> Travail demandé:
Recopiez sans rien changer le passage de l'extrait sur la sécurité dans les transports qui débute aux mots « A la suite de » et se termine après les mots « 21 août 2015. ».

> Extrait cité:
__________________________________________________

A la suite de la série d’attentats qu’à connue la France durant l’année 2015, le débat autour de la sécurité dans les transports a été relancé. En témoigne notamment la procédure accélérée engagée par le Gouvernement le 19 octobre 2015 concernant la proposition de loi relative à la prévention et à la lutte contre les incivilités, contre les atteintes à la sécurité publique et contre les actes terroristes dans les transports collectifs de voyageurs, adoptée en première lecture par l’Assemblée Nationale le 17 décembre dernier. La vulnérabilité des transports en commun en fait une cible terroriste privilégiée. Il suffit pour s’en convaincre d’évoquer les attaques au gaz sarin qui se sont déroulées dans le métro de Tokyo en 1995, les attentats ayant touché les trains de banlieue à Madrid en 2004, et plus récemment l’attaque déjouée du Thalys du 21 août 2015.
C’est face au « caractère exceptionnel » de la menace terroriste que le 16 décembre 2015, le secrétaire général de la SNCF Stéphane Volant, a dévoilé les tests en court d’un logiciel de détection de comportements « suspects », qui aurait vocation à être intégré aux quelques 40 000 caméras de vidéosurveillance dont dispose la société. Ce logiciel baserait son analyse comportementale sur « le changement de température corporelle, le haussement de la voix ou le caractère saccadé de certains gestes qui peuvent montrer une certaine anxiété ». L’expérimentation de ce logiciel est en cours dans plusieurs gares françaises, « en conformité avec la loi et sous le contrôle de la Commission nationale de l’informatique et des libertés ».
A écouter : “Sécurité : les innovations en test chez SNCF”
La présence gênante d’algorithmes impliquant des risques de « faux-positifs »

__________________________________________________

> Relevé des données:

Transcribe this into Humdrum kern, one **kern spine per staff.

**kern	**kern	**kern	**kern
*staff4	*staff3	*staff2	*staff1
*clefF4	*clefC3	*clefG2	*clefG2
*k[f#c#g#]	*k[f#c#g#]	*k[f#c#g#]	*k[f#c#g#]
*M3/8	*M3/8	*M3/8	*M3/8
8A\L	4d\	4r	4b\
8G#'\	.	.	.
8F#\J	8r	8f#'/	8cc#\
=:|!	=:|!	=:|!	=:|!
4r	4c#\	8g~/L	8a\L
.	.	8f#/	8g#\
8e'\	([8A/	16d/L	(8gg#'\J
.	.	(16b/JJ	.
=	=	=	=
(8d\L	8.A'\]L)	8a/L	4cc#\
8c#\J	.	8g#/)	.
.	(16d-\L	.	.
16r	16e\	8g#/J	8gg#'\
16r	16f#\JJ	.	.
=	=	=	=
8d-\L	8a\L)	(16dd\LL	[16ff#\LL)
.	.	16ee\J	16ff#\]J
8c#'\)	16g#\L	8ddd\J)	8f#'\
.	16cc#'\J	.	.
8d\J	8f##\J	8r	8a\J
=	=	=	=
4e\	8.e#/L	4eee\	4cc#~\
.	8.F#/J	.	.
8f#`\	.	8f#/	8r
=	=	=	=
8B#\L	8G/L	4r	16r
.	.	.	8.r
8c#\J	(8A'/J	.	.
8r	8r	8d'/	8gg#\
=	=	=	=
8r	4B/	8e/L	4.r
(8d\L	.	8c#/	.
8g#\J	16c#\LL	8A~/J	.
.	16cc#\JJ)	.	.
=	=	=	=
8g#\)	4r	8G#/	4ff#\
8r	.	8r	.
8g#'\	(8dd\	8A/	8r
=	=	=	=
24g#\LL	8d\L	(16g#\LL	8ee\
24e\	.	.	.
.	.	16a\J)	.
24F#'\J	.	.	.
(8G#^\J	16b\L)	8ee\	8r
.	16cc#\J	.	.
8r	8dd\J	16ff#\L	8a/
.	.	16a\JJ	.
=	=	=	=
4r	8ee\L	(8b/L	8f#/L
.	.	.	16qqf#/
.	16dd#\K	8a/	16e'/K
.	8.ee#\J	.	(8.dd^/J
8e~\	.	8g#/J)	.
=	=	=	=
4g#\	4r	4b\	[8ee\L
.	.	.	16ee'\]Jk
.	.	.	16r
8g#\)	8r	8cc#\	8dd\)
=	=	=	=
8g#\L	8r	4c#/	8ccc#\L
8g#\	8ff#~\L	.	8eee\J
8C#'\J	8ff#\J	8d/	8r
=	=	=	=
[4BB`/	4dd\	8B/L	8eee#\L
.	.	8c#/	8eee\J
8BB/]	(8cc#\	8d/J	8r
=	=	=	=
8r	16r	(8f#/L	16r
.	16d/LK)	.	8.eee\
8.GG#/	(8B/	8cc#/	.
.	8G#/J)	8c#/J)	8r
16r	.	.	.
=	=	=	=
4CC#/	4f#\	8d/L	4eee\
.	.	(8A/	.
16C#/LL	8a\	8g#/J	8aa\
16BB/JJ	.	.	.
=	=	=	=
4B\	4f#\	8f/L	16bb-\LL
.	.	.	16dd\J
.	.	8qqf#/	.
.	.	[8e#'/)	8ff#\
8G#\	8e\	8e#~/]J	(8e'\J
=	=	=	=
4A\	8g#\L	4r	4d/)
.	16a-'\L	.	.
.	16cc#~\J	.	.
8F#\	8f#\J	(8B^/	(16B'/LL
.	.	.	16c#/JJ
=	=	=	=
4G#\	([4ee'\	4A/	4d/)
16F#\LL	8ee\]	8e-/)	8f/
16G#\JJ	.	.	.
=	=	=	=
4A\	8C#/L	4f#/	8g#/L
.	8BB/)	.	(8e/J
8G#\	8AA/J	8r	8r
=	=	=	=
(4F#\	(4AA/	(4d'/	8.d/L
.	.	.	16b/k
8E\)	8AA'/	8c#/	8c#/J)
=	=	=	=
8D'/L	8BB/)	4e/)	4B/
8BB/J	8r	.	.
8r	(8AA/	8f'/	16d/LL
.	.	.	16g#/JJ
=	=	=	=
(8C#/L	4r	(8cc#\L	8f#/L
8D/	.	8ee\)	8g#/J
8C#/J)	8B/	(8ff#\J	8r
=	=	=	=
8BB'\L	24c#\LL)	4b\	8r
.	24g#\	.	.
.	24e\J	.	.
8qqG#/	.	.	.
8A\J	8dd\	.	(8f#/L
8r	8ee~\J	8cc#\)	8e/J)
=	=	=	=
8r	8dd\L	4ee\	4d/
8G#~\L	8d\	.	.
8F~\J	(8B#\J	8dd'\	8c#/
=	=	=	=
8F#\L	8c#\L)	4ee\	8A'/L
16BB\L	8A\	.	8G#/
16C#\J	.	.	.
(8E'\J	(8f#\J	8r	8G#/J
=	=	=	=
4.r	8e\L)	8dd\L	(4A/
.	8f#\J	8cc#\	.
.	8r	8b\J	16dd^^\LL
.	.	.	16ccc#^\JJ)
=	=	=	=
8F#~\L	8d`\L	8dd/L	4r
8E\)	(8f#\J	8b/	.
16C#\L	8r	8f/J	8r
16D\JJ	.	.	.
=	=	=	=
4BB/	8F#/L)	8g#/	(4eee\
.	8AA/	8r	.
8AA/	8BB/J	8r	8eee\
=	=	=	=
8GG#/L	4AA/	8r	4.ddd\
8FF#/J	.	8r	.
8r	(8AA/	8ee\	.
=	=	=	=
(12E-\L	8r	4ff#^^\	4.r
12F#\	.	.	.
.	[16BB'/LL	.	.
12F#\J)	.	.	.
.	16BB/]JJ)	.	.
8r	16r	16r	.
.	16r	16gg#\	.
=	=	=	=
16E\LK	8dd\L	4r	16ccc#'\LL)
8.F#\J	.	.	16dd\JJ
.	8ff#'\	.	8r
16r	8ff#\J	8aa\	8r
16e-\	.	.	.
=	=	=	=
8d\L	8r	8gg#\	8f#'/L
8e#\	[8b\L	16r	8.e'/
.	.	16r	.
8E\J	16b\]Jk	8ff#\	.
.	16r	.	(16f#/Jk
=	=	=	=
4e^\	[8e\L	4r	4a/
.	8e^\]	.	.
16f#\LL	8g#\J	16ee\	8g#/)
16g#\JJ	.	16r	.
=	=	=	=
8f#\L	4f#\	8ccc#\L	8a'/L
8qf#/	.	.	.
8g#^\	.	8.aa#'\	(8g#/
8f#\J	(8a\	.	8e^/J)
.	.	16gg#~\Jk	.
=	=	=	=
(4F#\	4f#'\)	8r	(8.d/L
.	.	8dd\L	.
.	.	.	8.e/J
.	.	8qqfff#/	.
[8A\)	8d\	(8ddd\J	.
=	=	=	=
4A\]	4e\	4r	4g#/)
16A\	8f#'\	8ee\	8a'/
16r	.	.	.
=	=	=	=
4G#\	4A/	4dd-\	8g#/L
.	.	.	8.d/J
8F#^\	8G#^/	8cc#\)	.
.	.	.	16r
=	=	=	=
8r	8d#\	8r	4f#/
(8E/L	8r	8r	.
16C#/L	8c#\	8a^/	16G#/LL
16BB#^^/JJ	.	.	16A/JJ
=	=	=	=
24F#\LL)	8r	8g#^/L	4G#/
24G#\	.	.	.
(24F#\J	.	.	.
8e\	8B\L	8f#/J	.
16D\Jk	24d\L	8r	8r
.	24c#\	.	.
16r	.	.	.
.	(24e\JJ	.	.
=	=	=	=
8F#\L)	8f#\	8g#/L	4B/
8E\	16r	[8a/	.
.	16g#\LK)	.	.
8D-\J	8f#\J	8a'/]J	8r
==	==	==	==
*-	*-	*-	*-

__________________________________________________

> Réponse:
A la suite de la série d’attentats qu’à connue la France durant l’année 2015, le débat autour de la sécurité dans les transports a été relancé. En témoigne notamment la procédure accélérée engagée par le Gouvernement le 19 octobre 2015 concernant la proposition de loi relative à la prévention et à la lutte contre les incivilités, contre les atteintes à la sécurité publique et contre les actes terroristes dans les transports collectifs de voyageurs, adoptée en première lecture par l’Assemblée Nationale le 17 décembre dernier. La vulnérabilité des transports en commun en fait une cible terroriste privilégiée. Il suffit pour s’en convaincre d’évoquer les attaques au gaz sarin qui se sont déroulées dans le métro de Tokyo en 1995, les attentats ayant touché les trains de banlieue à Madrid en 2004, et plus récemment l’attaque déjouée du Thalys du 21 août 2015.